Une fois que Lydia a eu sa nouvelle installation, « elle était très excitée de montrer sa zone d’étude. Elle s’est sentie indépendante et plus mature. Cela a ajouté la touche de nouveauté qui l’a motivée à faire de son mieux. Elle veut faire plus de projets. Lydia est enthousiaste, revigorée, motivée, rafraîchie et énergisée pour apprendre. Elle partage même son expérience de la dyslexie avec ses pairs à l’école. Lydia défend les intérêts des élèves qui apprennent différemment. Elle est confiante et ouverte d’esprit ». La sœur de Lydia a eu l’idée inattendue de créer son propre bureau, ce qui leur permet maintenant de travailler sans être distraites.
Zoé ajoute : « Lydia fait-elle la même pratique basée sur la recherche qu’auparavant ? Oui. Son attitude face à cette expérience a-t-elle changé ? Oui. En nous concentrant sur ce que nous POUVONS changer plutôt que sur les choses qui sont hors de notre contrôle, nous avons pu débloquer quelques modifications puissantes qui se traduiront par une amélioration continue de l’alphabétisation ».
Zoé a beaucoup d’autres idées créatives dans sa manche pour combattre l’épuisement et l’ennui. Les élèves peuvent gagner des points pour de petits privilèges, comme de très courtes « pauses cérébrales » (moins d’une minute).
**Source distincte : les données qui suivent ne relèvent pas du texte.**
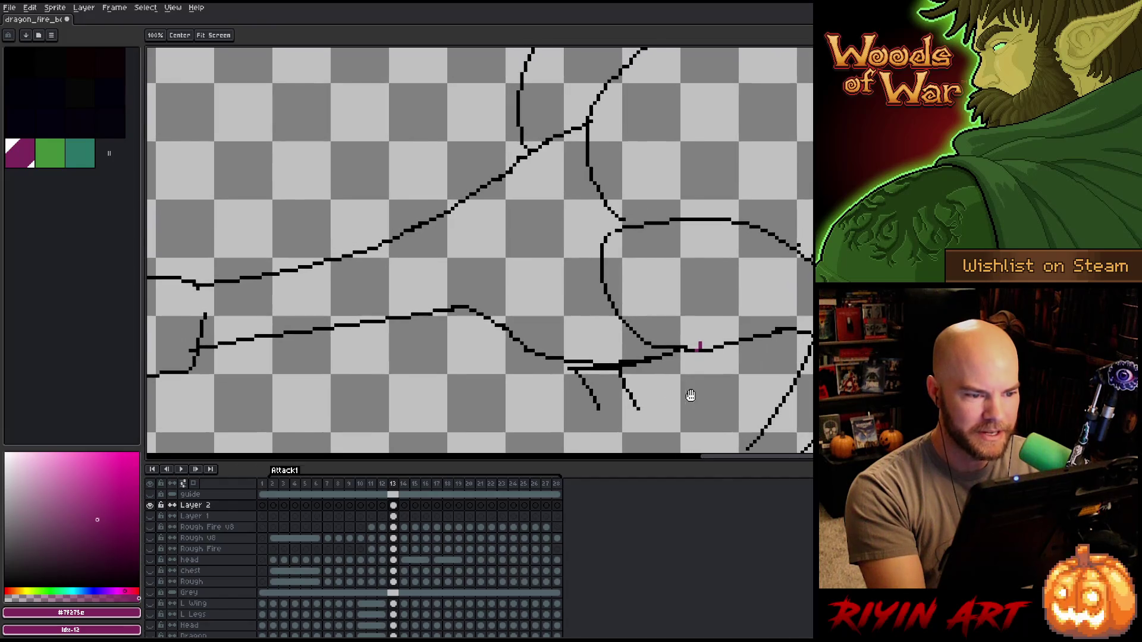
key("b")
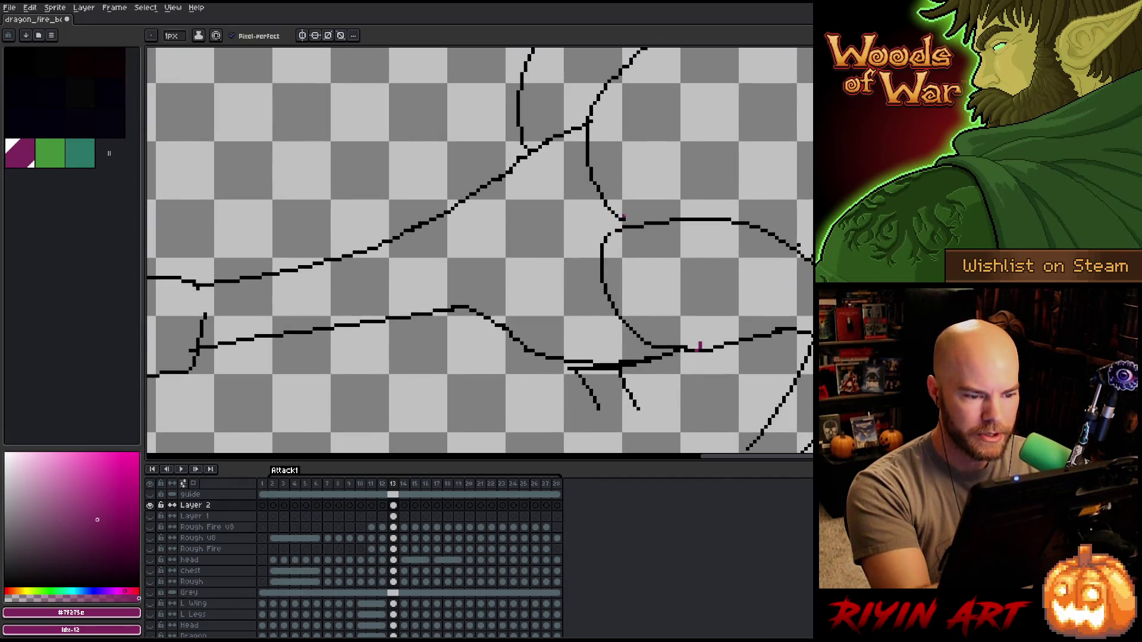
key("g")
left_click(560, 252)
key("ctrl+z")
key("b")
left_click(614, 233)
Cette période, adaptée aux intérêts de l’élève, peut être utilisée pour un jeu de devinette de type Pictionary ou même « un petit coup d’œil à la webcam en direct du zoo de Pau pour voir ce que font les ours polaires ou les pingouins ». Il est important de donner un avis positif sur ce que l’élève a bien fait, même s’il n’a pas tout fait parfaitement.
Zoé note également que sa méthode, encourage les thérapeutes à partager leurs idées entre eux et à continuer de s’améliorer. Ils encouragent le développement professionnel et la collaboration pour s’assurer que nous sommes au meilleur niveau possible.